NSPM‑2 (National Security Presidential Memorandum 2), issued Feb 4, 2025, directs a U.S. “maximum pressure” policy on Iran: deny Iran all paths to a nuclear weapon, curtail its missile and malign regional activities, and—by directing agency action—drive Iranian oil exports toward zero, tighten sanctions enforcement, rescind or modify waivers, strengthen export controls, and coordinate diplomatic isolation of Iran.
Executive Order 13902 (Jan 10, 2020) authorizes blocking (asset‑freezing) and U.S. sanctions targeting persons operating in specified Iranian sectors (including later determinations covering petroleum/petrochemicals).
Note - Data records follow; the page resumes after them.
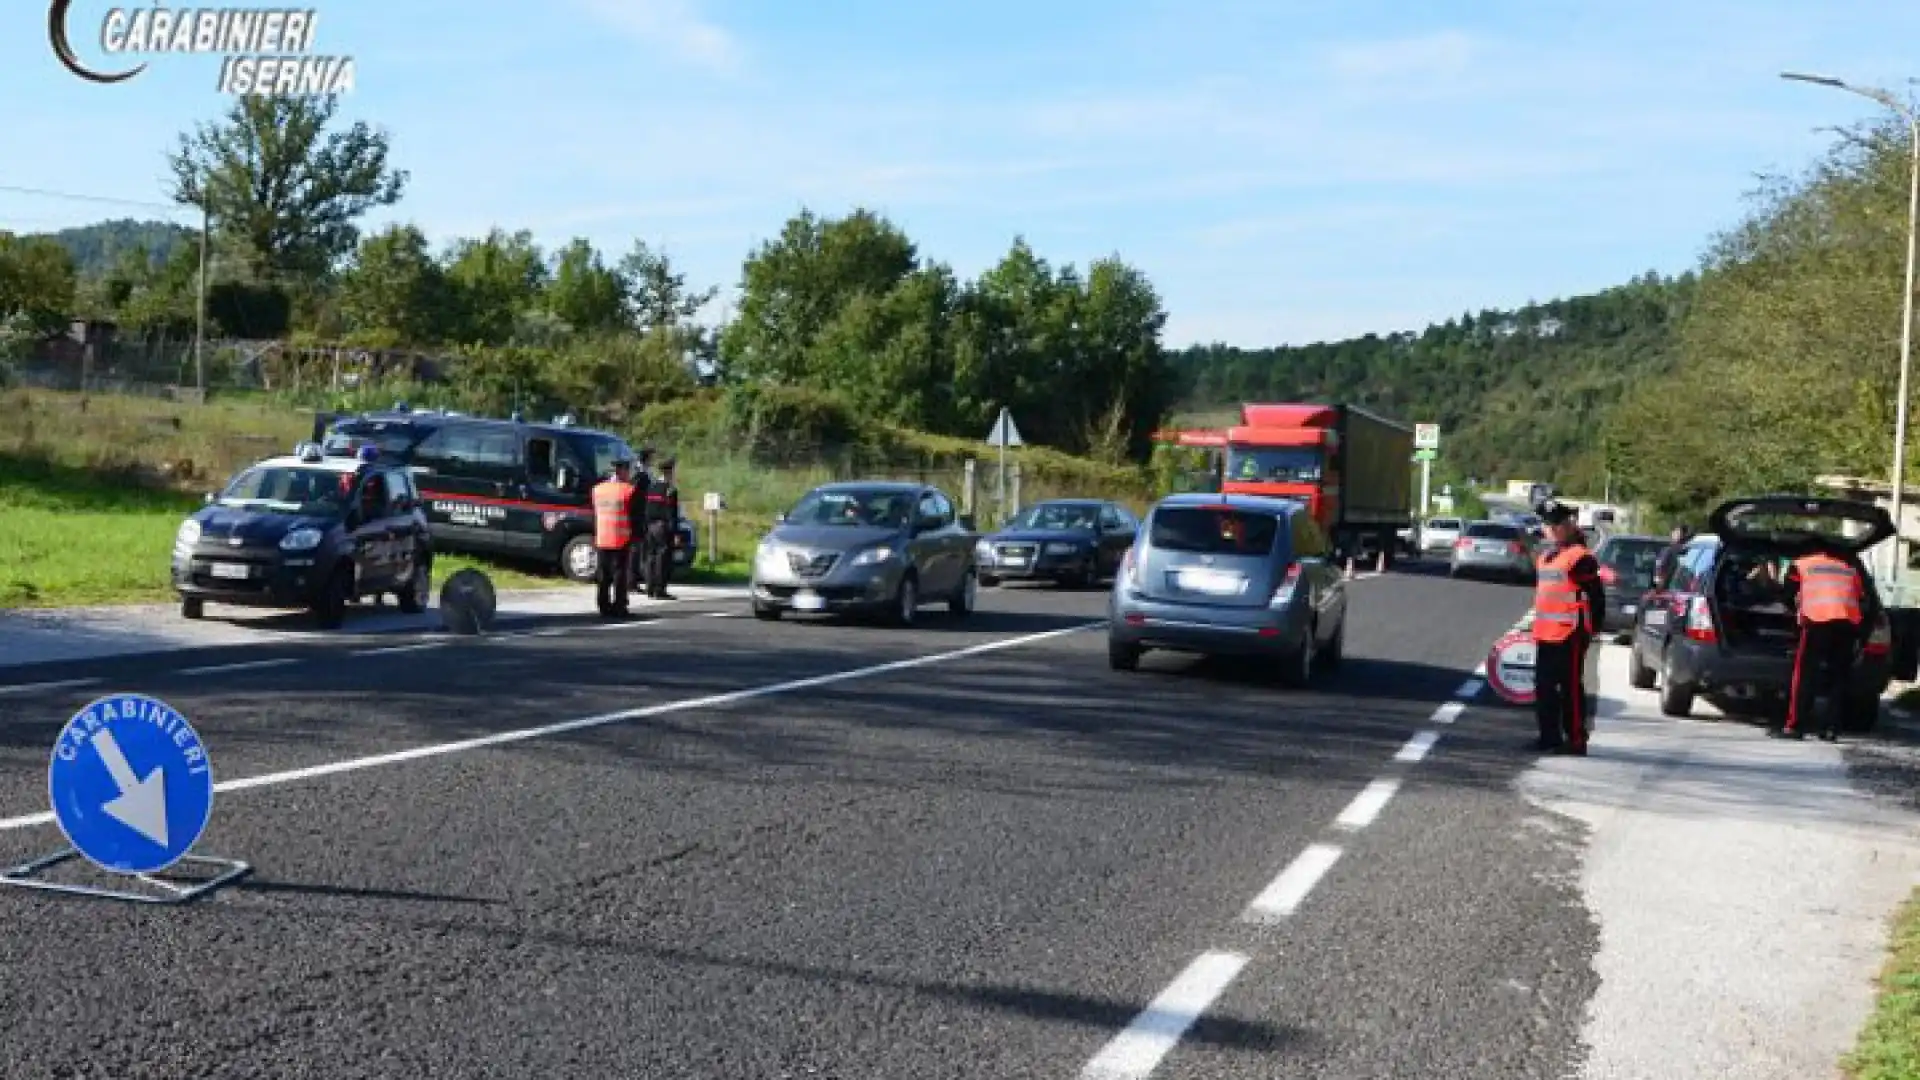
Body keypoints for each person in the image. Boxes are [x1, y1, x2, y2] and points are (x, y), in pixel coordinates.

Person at [1531, 499, 1606, 755]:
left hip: (1570, 632)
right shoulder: (1547, 557)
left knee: (1570, 687)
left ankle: (1575, 739)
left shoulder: (1580, 558)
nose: (1549, 529)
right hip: (1545, 633)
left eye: (1555, 524)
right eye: (1546, 525)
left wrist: (1594, 628)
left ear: (1567, 526)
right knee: (1544, 687)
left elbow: (1596, 596)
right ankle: (1548, 736)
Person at [1774, 547, 1864, 742]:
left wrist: (1795, 613)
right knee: (1838, 676)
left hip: (1817, 620)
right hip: (1847, 623)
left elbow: (1787, 595)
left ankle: (1795, 726)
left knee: (1805, 674)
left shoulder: (1801, 565)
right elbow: (1861, 597)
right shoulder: (1848, 567)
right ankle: (1830, 729)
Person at [591, 458, 638, 617]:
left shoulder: (598, 489)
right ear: (623, 471)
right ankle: (619, 605)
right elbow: (634, 514)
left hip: (602, 537)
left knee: (603, 574)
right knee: (619, 574)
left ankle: (603, 605)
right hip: (620, 537)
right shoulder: (628, 490)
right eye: (628, 470)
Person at [643, 457, 681, 600]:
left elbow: (647, 508)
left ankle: (650, 587)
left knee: (650, 557)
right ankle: (659, 589)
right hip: (662, 527)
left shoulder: (652, 487)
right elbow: (671, 512)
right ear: (669, 471)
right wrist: (675, 532)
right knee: (662, 559)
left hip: (650, 526)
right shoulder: (670, 490)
It is issued under IEEPA and the National Emergencies Act and authorizes the Secretary of the Treasury to block property, impose restrictions on foreign financial institutions (correspondent/payable‑through accounts), and promulgate implementing regulations and licensing guidance.
Iran’s “shadow fleet” is a set of tankers and LPG/commodity vessels used to disguise Iranian oil and gas exports—by turning off AIS tracking, changing ship names/registry, ship‑to‑ship transfers, false documentation, and use of front companies and deceptive commercial paperwork—to evade sanctions and detection.
The U.S. action on Jan. 23, 2026 sanctioned eight entities and nine vessels; the full, named list is in the Treasury/OFAC press release and sanctions list accompanying the announcement (see Treasury/OFAC press release and the State Department statement for links).
Effects are likely limited but measurable: U.S. secondary sanctions on shadow‑fleet traders can reduce Iran’s export channels, tightening supply that can raise short‑term price risk for specific cargoes (and LPG) and make procurement harder for Iranian domestic markets; broader global price effects depend on existing spare capacity, alternative suppliers (e.g., Russia/Saudi/Emirates), and buyer behavior—most analysts expect localized shortages and higher costs for Iranians, and only modest, temporary global price impact unless sanctions cascade.
Treasury/OFAC enforces EO 13902 sanctions using tools such as: designation and listing on OFAC’s SDN/blocked‑persons lists (blocking U.S. property and prohibiting U.S. persons from dealing with listed parties); secondary sanctions targeting foreign financial institutions (correspondent/payable‑through account restrictions); fines, asset seizures, criminal referrals to DOJ, penalties for sanctions‑evasion facilitation, and guidance/industry advisories (shipping, insurance, ports) to deter third‑party facilitation.